→ INSTRUCTIONS TO FOLLOW: Copy each of the following lines exactly, leaving out the pictures.

→ RECORDS SHOWN:
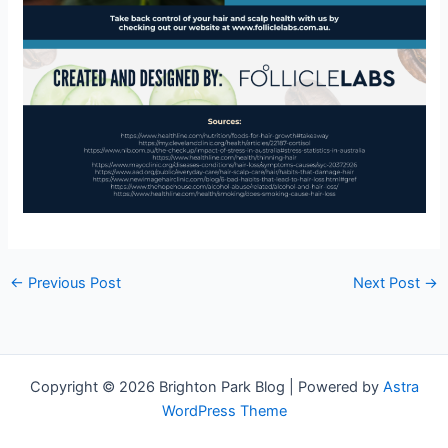
←
Previous Post
Next Post
→
Copyright © 2026 Brighton Park Blog | Powered by
Astra
WordPress Theme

→ RESPONSE BOX:
←
Previous Post
Next Post
→
Copyright © 2026 Brighton Park Blog | Powered by
Astra
WordPress Theme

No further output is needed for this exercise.